>>

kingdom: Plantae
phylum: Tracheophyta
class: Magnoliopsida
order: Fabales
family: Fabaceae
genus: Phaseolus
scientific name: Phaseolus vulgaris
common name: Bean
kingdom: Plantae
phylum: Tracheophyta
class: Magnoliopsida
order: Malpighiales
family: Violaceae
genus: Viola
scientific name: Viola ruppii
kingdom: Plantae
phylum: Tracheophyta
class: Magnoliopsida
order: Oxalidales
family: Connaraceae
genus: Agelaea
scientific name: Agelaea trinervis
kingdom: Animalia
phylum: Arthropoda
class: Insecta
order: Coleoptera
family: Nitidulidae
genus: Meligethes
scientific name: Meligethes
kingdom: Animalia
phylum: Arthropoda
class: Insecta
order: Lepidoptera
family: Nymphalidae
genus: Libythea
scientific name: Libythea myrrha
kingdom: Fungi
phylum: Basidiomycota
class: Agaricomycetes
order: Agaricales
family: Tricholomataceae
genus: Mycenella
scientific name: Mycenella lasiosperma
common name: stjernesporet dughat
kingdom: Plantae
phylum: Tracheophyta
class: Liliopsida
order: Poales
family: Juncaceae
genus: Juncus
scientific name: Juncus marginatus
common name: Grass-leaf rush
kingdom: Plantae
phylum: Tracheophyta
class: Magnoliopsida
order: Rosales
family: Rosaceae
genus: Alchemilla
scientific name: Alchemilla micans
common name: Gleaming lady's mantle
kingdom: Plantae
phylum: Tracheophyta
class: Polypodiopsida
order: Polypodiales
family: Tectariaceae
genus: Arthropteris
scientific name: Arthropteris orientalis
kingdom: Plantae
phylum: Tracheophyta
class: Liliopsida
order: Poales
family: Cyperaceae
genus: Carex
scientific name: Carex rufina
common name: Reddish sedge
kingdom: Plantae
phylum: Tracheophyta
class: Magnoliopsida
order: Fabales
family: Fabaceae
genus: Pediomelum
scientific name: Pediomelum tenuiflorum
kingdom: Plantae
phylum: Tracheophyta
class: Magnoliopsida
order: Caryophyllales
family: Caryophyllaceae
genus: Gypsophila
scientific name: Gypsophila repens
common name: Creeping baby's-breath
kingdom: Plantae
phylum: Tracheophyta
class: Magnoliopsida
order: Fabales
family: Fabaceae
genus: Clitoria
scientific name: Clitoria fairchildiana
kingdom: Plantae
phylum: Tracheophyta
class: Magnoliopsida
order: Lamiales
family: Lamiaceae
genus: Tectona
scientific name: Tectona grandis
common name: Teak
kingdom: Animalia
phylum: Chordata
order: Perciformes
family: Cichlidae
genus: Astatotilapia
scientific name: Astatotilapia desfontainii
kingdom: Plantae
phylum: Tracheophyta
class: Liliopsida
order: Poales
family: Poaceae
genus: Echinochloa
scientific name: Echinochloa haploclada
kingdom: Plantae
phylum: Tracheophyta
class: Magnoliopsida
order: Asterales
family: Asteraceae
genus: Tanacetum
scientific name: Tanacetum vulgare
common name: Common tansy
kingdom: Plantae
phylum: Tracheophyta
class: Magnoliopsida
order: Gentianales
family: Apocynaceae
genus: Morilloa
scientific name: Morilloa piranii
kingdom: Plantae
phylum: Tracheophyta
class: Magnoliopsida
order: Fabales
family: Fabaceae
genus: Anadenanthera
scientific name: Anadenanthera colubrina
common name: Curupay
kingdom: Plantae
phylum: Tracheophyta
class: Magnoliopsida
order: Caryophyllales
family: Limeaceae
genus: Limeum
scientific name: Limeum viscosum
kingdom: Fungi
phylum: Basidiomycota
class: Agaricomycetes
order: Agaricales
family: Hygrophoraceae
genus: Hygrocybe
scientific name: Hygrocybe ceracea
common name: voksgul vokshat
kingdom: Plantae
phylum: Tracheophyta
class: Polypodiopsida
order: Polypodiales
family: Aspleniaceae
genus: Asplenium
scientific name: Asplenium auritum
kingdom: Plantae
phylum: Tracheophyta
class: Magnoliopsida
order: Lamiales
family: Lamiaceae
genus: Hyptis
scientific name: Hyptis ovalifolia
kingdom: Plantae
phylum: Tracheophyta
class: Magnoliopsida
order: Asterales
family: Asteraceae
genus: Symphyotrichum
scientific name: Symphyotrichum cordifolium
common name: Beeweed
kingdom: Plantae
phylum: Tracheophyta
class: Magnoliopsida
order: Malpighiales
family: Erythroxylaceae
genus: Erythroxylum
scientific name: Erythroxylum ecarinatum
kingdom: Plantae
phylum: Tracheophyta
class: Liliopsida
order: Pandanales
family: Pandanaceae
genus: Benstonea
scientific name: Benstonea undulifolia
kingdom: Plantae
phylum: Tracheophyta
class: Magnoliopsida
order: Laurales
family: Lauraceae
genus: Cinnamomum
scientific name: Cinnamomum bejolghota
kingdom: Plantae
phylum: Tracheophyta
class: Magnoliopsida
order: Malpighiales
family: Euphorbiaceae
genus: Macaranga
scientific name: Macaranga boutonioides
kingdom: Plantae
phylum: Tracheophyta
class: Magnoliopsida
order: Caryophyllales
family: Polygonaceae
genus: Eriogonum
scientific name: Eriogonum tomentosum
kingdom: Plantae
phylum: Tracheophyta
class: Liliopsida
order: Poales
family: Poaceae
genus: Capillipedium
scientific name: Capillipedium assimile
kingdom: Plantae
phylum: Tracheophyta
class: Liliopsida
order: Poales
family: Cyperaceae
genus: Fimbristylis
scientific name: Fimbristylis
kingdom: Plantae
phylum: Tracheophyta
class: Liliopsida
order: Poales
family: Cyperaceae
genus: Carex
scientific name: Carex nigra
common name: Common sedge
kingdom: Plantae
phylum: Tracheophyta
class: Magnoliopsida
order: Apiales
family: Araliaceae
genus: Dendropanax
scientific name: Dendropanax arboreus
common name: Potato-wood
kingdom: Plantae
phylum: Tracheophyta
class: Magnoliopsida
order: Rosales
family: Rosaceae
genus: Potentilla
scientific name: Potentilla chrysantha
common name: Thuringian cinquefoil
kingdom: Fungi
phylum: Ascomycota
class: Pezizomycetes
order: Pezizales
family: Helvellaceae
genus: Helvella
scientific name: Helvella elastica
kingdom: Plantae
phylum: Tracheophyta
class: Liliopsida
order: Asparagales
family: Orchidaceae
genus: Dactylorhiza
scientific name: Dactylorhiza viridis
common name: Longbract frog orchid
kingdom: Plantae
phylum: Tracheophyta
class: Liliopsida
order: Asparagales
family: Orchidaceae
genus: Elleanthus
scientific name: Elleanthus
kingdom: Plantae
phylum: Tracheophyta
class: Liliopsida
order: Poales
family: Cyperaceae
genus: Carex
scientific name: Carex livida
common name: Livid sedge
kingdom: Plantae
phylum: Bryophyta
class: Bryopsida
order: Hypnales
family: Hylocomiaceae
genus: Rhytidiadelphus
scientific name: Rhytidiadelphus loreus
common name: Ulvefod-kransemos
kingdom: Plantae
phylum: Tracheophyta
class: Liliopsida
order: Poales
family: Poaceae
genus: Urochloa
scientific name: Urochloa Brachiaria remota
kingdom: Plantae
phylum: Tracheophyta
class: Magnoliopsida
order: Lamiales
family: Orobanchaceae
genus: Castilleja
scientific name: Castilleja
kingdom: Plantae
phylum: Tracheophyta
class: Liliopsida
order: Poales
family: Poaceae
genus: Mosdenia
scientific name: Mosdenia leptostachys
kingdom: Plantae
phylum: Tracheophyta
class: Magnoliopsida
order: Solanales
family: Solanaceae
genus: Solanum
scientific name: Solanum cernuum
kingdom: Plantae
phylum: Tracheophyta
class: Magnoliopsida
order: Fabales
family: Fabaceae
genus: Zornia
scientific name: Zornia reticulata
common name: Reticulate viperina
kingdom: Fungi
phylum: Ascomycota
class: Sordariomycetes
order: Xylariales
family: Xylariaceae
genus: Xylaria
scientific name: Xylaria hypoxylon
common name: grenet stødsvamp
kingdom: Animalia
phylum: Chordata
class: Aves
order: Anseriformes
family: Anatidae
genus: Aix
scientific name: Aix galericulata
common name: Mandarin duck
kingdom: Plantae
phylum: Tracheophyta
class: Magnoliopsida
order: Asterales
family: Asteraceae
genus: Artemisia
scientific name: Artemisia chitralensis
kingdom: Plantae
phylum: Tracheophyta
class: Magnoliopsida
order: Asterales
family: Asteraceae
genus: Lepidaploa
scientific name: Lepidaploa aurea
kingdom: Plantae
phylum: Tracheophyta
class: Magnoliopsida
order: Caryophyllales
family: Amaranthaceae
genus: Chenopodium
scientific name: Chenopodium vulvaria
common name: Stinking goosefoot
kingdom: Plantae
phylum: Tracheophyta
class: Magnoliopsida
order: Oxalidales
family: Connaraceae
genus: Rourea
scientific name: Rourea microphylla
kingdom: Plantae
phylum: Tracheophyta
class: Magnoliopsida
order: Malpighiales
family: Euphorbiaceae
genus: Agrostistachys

<<

* To be done
Transcribe the entries word for word, beginning with the line that contains "family: Orobanchaceae" and continuing through the line that contains "common name: Stinking goosefoot".

* Answer to this problem
family: Orobanchaceae
genus: Castilleja
scientific name: Castilleja
kingdom: Plantae
phylum: Tracheophyta
class: Liliopsida
order: Poales
family: Poaceae
genus: Mosdenia
scientific name: Mosdenia leptostachys
kingdom: Plantae
phylum: Tracheophyta
class: Magnoliopsida
order: Solanales
family: Solanaceae
genus: Solanum
scientific name: Solanum cernuum
kingdom: Plantae
phylum: Tracheophyta
class: Magnoliopsida
order: Fabales
family: Fabaceae
genus: Zornia
scientific name: Zornia reticulata
common name: Reticulate viperina
kingdom: Fungi
phylum: Ascomycota
class: Sordariomycetes
order: Xylariales
family: Xylariaceae
genus: Xylaria
scientific name: Xylaria hypoxylon
common name: grenet stødsvamp
kingdom: Animalia
phylum: Chordata
class: Aves
order: Anseriformes
family: Anatidae
genus: Aix
scientific name: Aix galericulata
common name: Mandarin duck
kingdom: Plantae
phylum: Tracheophyta
class: Magnoliopsida
order: Asterales
family: Asteraceae
genus: Artemisia
scientific name: Artemisia chitralensis
kingdom: Plantae
phylum: Tracheophyta
class: Magnoliopsida
order: Asterales
family: Asteraceae
genus: Lepidaploa
scientific name: Lepidaploa aurea
kingdom: Plantae
phylum: Tracheophyta
class: Magnoliopsida
order: Caryophyllales
family: Amaranthaceae
genus: Chenopodium
scientific name: Chenopodium vulvaria
common name: Stinking goosefoot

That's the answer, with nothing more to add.